Introduction: Porcine epidemic diarrhoea (PED) is a coronavirus enteric disease that affects pigs of all ages. The virus (PEDV) destroys mature enterocytes, causes villous atrophy, diarrhoea, malabsorption and high mortality in piglets. The aim of this study was to collect information about the epidemiological situation in the country, to present some characteristics of the detected PEDV strain and the observed pathology.
Materials and Methods: Dead pigs, faecal samples and sera from farms with unknown epidemiological situation, farms with known PEDV-positive serology and the farm with a confirmed PED outbreak were collected and pathological lesions compared with laboratory results.

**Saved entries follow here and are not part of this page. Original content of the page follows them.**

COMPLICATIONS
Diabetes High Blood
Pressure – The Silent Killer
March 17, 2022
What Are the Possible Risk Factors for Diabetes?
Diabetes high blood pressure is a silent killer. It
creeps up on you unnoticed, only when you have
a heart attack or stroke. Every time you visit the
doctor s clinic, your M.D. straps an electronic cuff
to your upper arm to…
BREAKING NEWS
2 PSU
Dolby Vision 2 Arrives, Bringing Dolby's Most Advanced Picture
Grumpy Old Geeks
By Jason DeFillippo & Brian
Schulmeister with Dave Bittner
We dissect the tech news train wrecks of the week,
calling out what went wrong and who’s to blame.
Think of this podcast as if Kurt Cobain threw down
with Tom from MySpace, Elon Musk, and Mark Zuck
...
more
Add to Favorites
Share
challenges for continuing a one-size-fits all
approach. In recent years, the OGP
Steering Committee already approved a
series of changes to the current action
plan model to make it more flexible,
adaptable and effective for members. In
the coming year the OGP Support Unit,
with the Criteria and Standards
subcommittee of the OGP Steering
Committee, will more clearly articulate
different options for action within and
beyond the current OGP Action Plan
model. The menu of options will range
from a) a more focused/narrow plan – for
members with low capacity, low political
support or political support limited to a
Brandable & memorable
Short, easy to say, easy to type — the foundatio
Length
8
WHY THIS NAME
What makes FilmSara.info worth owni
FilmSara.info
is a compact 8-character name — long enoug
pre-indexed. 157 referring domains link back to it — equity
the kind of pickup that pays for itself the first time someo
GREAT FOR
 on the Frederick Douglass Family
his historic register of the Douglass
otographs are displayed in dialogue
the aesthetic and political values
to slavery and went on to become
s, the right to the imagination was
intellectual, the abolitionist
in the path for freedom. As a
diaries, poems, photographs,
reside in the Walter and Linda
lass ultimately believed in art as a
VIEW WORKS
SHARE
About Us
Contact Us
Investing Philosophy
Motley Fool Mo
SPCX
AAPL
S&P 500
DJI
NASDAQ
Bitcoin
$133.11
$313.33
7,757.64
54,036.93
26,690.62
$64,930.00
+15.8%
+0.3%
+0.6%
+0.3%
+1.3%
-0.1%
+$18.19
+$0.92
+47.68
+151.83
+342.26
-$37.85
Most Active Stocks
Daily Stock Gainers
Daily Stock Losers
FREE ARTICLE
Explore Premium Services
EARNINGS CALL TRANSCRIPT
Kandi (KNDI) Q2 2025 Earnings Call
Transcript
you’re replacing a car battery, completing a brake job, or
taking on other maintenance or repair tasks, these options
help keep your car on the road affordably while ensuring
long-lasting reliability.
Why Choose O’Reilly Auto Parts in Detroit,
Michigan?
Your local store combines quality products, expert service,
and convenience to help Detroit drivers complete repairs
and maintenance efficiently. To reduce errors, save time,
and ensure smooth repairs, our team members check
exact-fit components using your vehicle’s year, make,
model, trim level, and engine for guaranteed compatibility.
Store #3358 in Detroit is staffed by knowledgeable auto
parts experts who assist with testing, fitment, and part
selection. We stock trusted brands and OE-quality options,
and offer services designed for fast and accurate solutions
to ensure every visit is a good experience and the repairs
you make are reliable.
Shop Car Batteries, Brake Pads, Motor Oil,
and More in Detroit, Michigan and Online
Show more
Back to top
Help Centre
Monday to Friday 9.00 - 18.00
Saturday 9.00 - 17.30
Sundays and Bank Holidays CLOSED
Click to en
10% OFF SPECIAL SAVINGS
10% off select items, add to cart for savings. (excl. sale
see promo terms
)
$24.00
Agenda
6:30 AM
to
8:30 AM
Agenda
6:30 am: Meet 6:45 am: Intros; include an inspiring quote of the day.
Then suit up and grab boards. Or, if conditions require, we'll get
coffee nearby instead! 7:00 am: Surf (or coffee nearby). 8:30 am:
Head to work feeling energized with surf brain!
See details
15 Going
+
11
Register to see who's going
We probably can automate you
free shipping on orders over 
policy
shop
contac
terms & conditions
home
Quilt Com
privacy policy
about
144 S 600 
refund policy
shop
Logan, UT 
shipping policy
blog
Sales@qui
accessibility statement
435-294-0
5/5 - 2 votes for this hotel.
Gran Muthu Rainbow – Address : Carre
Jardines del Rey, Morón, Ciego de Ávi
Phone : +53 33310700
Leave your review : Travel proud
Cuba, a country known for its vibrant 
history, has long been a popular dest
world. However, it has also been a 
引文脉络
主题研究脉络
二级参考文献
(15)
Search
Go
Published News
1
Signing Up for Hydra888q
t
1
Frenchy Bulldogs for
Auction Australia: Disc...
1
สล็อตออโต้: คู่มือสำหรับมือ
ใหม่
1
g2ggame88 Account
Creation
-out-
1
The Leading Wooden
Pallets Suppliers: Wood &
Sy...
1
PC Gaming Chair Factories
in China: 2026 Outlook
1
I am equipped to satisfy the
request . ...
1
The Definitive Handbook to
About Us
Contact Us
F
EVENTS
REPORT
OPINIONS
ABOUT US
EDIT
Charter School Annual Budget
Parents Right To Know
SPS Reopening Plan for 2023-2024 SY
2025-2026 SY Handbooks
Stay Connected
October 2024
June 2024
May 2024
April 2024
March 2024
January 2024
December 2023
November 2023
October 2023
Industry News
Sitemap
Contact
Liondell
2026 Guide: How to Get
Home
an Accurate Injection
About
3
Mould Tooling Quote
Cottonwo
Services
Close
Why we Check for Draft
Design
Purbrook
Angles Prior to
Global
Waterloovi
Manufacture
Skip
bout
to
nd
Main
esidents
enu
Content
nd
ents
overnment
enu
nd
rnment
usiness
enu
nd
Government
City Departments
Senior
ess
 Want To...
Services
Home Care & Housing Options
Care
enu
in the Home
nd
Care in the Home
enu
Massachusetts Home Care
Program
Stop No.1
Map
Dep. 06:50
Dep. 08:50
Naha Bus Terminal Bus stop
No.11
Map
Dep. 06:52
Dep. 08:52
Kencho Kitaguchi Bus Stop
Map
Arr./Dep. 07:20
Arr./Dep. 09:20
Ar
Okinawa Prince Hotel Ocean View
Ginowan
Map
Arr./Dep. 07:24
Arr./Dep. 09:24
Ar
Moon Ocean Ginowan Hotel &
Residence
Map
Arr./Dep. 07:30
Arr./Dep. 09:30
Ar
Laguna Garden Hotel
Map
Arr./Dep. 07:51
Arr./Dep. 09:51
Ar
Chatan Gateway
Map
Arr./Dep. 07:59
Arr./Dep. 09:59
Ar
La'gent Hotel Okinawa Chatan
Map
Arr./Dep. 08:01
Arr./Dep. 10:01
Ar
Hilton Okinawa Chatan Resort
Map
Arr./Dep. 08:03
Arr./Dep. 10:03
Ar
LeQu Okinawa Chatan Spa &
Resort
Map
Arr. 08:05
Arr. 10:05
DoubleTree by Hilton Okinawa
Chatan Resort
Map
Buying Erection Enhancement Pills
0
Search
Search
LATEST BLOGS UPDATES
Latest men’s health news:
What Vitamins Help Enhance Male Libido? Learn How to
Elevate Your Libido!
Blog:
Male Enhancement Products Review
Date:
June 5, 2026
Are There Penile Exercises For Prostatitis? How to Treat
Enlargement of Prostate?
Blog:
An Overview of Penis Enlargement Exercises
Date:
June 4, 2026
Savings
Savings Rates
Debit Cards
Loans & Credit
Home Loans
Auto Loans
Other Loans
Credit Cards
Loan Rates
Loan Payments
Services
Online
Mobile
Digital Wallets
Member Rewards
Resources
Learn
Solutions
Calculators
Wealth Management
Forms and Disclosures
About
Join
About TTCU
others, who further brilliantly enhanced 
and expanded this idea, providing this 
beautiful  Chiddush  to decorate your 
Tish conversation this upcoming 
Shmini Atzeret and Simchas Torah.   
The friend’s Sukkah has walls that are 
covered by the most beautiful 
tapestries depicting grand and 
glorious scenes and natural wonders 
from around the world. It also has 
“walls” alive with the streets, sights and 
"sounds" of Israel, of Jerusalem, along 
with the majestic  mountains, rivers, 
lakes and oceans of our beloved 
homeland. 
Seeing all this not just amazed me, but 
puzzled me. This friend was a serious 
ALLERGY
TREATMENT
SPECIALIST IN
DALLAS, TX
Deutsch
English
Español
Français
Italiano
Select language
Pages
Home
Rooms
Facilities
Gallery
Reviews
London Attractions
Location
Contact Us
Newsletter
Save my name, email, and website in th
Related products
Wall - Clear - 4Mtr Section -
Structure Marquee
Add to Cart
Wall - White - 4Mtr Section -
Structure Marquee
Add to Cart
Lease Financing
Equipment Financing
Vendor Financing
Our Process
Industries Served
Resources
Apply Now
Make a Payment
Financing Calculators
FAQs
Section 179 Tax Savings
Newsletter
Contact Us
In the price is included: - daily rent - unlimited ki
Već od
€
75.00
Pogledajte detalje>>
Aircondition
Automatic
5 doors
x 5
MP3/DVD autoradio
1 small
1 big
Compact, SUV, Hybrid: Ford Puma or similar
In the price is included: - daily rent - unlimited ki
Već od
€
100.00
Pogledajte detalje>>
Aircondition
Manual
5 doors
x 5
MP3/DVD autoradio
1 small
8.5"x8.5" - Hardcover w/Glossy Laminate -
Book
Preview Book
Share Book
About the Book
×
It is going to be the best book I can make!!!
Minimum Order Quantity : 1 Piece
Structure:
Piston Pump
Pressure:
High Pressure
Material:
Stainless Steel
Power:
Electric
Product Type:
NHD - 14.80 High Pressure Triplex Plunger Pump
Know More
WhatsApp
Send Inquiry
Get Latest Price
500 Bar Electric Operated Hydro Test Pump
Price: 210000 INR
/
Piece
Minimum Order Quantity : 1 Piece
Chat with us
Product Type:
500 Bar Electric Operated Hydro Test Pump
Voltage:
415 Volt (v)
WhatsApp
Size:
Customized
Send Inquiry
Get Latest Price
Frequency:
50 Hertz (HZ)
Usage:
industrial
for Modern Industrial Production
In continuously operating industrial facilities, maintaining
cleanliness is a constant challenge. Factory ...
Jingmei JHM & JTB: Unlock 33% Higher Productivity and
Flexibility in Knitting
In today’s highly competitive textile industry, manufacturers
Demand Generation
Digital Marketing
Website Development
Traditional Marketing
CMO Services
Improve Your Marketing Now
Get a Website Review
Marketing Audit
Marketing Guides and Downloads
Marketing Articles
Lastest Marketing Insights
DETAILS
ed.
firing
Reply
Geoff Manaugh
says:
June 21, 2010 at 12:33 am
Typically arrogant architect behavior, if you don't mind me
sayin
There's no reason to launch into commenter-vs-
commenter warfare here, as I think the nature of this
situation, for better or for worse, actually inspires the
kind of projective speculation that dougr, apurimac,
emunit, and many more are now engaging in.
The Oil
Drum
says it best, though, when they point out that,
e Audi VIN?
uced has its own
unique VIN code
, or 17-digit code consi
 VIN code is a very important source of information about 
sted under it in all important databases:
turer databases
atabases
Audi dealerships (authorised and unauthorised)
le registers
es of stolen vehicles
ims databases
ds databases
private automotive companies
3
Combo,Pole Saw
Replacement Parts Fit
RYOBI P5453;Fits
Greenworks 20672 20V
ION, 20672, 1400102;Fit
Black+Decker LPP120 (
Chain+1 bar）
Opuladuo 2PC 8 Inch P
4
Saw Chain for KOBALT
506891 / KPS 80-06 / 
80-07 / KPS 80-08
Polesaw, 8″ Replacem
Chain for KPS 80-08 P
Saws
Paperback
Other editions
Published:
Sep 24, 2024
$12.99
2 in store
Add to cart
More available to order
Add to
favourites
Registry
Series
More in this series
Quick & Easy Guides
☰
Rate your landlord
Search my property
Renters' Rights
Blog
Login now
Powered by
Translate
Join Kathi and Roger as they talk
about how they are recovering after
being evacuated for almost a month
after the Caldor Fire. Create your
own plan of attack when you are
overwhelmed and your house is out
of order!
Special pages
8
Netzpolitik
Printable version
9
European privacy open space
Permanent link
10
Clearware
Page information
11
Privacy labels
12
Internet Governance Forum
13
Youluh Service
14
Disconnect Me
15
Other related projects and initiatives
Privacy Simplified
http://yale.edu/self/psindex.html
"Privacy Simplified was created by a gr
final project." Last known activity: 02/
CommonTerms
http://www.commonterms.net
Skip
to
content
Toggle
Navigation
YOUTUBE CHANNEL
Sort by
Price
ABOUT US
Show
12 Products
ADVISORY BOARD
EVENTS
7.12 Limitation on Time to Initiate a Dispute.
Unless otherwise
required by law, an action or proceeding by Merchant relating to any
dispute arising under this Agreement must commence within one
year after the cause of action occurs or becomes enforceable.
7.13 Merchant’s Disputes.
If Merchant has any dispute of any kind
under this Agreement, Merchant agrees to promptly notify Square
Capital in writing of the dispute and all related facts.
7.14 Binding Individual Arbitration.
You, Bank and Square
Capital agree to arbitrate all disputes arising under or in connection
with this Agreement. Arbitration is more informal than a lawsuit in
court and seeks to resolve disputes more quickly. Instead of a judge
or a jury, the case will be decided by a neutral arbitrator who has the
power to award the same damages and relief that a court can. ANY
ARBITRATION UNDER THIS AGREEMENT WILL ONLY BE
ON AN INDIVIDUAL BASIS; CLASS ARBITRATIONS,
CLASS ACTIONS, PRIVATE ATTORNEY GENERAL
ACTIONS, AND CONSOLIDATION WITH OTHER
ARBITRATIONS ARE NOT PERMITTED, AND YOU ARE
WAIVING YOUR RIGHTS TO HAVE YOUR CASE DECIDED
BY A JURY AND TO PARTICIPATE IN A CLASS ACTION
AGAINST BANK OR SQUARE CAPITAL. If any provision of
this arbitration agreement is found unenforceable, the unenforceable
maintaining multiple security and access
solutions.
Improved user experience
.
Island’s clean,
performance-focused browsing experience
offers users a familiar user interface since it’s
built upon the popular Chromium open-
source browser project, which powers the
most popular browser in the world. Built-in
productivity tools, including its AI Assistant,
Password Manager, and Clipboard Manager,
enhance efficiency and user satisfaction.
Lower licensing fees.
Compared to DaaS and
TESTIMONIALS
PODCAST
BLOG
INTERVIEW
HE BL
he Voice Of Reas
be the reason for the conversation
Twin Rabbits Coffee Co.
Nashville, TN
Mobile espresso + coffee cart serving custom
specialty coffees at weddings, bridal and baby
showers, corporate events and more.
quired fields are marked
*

Results: PEDV was detected for the first time in Slovenia in January 2015 in faecal samples from two farms with diarrhoea in fattening pigs using commercial real-time PCR and was confirmed again at necropsy examination in March. The detected PEDV strain caused characteristic pathological lesions of the intestinal mucosa. Direct sequencing of partial RNA polymerase gene (390 nucleotides) confirmed that the virus was an alpha coronavirus with 99.7% nucleotide identity to the strain reported in Germany in 2014. In addition, serology results from 184 tested archive serum samples from 88 farms confirmed that PEDV was present in Slovenia in September 2014 in 18.9% of tested farms, while in February 2015, PED antibody-positive pigs were identified in 11 out of 14 (78.6%) tested farms.
Conclusions: PED is an emerging disease and the results obtained in this study are important for the evaluation of the risks associated with the spread of PEDV.